A corporate performance metric should provide insights into what a firm is worth. Most money managers utilize common earnings-based measures of corporate performance and value, which are suspect and easy to manipulate. Applied Finance developed the Economic Margin (EM) framework to remove the noise inherent in accounting data.
While there are countless firms relying on rudimentary “Value” metrics, only Applied Finance has a 20 year live database, providing unique and actionable insights into the underlying economic vitality and intrinsic values of over 20,000 companies.
Traditional accounting-based valuation methods provide an incomplete view of a company’s value by not accounting for the investment needed to generate the earnings, cost of capital, inflation or cash flow.
Exhibit 1: Most investors assume that higher earnings growth rates correspond to higher P/E multiples. However, regardless of how well a firm performs as measured by earnings growth, the market appears indifferent to such growth in assigning a firm’s P/E.
Our proprietary Economic Margin goes beyond the limitations of earnings based approaches and evaluates corporate performance from an economic cash flow perspective. We effectively link the income statement and balance sheet to capture differences in:
- Capital Structure
- Asset Age
- Asset Life
- Asset Mix
- Off Balance Sheet Assets
In short, we strive to measure investment needed to generate earnings and cost of capital.
EM is meant to serve two purposes: Create a measure of a company’s profitability which answers; did this company generate cash flow in excess of the costs of its capital invested in its operations, or did the company destroy wealth? Once we have solved for this, we can then use EM as a function in our valuation model.
EM is calculated by dividing a company’s operating cash flow minus capital charge by their invested capital.
AFG’s Economic Margin evaluates corporate performance by addressing three primary questions:
What is the firm’s cash flow?
• Net Income does not accurately reflect the true cash flow of the firm due to accrual accounting.
How much capital is required?
• Inflation distorts historical book value comparisons between peers that capitalize at different times, as well as an understanding of the real value of a firm’s balance sheet assets today.
• Research & Development costs, which are long term investments for future cash flows, are immediately expensed under GAAP accounting.
• Operating Leases, obligations which must be paid similar to debt, never appear on company balance sheets.
We ultimately want to identify the real value of all invested capital employed by a company instead of simply focusing on historical book value.
What are the opportunity costs of capital?
• Cash Flow vs. Cost of Capital can help better explain economic profitability.

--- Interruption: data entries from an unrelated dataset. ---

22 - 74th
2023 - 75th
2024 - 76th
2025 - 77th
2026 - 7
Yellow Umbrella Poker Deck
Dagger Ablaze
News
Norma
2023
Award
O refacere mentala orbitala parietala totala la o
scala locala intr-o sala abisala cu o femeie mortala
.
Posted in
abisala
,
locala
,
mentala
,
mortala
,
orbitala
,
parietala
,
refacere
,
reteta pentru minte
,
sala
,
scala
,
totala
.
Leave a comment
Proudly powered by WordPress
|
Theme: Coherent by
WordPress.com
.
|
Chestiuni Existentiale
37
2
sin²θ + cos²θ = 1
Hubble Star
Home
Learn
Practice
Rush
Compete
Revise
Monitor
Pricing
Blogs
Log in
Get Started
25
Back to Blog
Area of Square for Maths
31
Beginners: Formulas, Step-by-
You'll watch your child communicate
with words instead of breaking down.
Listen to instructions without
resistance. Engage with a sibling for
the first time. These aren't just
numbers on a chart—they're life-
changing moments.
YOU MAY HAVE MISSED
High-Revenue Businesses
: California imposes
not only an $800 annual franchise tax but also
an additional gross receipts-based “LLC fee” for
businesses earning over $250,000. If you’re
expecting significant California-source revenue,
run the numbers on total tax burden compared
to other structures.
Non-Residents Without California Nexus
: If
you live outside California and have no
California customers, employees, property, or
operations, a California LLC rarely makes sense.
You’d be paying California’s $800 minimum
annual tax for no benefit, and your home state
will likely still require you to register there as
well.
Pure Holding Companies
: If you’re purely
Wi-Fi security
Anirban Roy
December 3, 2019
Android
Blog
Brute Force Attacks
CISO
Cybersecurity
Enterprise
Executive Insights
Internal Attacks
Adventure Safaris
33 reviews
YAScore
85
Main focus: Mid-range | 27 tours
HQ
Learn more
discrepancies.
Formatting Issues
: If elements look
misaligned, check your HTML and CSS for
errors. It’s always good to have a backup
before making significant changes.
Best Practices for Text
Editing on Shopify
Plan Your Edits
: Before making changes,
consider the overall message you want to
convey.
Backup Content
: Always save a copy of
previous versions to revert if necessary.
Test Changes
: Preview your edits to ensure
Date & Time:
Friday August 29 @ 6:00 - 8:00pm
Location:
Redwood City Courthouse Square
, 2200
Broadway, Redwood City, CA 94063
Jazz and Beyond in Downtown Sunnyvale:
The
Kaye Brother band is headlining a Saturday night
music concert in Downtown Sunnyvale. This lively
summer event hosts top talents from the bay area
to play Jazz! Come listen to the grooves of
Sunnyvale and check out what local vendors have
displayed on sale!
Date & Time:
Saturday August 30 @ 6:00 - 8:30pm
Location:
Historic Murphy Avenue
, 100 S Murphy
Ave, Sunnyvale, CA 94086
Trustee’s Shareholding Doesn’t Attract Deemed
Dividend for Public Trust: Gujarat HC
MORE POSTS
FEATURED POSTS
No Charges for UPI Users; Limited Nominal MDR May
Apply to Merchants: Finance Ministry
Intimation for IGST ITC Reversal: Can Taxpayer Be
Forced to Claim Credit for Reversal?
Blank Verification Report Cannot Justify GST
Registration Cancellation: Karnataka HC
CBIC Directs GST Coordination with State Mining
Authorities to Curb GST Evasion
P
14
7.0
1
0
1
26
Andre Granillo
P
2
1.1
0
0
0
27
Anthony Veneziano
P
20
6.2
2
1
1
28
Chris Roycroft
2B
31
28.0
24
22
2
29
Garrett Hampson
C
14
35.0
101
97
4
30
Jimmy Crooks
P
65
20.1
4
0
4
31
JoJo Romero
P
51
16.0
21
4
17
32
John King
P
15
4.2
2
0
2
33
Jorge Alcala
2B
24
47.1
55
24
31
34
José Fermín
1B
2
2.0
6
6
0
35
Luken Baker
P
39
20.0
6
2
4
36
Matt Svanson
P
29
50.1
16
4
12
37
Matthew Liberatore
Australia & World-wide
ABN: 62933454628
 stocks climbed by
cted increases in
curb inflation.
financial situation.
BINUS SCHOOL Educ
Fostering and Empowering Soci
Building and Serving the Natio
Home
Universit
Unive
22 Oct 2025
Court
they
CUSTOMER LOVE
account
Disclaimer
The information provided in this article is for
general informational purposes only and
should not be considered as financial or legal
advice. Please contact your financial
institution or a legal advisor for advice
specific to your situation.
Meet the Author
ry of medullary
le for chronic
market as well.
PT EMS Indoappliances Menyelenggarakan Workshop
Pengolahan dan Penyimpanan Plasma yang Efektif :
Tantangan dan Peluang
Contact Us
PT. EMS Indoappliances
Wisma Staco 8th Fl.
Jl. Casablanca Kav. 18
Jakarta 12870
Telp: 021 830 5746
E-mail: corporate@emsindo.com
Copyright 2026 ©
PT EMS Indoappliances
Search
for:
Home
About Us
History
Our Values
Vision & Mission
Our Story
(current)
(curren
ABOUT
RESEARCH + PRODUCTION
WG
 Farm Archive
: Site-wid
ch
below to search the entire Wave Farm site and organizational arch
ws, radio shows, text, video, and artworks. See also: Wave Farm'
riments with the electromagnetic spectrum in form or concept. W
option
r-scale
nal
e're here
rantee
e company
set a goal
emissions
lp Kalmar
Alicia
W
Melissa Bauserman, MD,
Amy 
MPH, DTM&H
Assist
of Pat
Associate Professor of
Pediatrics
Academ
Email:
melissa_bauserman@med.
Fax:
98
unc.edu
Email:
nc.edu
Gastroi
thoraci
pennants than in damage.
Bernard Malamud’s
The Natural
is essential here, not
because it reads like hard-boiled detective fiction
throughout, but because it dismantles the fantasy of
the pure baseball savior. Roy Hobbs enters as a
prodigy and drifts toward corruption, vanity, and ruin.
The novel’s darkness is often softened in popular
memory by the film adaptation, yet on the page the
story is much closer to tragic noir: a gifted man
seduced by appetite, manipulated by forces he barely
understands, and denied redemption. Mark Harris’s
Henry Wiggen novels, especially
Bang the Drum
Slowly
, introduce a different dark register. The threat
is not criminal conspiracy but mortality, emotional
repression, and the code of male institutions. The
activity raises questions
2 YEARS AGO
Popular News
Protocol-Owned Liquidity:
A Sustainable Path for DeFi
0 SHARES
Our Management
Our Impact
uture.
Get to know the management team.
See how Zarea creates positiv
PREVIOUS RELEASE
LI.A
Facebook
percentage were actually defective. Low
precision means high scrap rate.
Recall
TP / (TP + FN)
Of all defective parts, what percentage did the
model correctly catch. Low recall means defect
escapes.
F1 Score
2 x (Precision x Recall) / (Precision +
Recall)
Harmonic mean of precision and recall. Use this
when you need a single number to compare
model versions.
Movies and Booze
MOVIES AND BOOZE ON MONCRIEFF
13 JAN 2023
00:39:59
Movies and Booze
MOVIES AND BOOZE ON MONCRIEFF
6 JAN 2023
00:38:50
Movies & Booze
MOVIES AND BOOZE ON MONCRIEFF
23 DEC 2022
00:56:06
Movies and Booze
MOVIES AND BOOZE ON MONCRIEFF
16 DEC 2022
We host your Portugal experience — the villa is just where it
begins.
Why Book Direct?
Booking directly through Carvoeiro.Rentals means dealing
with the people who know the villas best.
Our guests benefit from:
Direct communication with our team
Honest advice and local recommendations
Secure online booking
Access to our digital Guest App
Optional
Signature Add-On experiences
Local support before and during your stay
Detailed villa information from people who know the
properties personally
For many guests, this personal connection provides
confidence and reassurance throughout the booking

• Different asset characteristics (life & age) distort comparisons between capital investments and DD&A.
• Cost of capital defined by size and leverage characteristics more accurately reflect the riskiness of a firm than a beta-driven estimate.
Exhibit 2: Because EM corrects accounting distortions by taking into account a company’s: Risk, Asset Life, Asset Mix, Asset Age, Capital Structure and Growth, effectively linking the income statement and balance sheet, EM levels have a much higher correlation with market Values.
By evaluating corporate performance for each company in the FTSE World Index from an EM perspective, we can clearly see that the market is willing to pay a higher multiple for companies that are generating higher EM’s.
Successful corporations consider cash flow, investment, competition & risk when setting strategy with the goal of creating shareholder value. Not all management teams, however, are successful at creating shareholder value.
Our analysts and portfolio managers are able to distinguish management teams ability to create shareholder value in a consistent, clear, and objective approach. They can see how companies are deploying their capital and whether they should trade at premiums or discounts to their book value. For example, as shown in the chart below, since 2001 GE’s Economic Margins have been on a steady decline, despite increases in accounting earnings over much of this period. Consistent with this insight, it is no surprise GE has dramatically underperformed the market through 2018.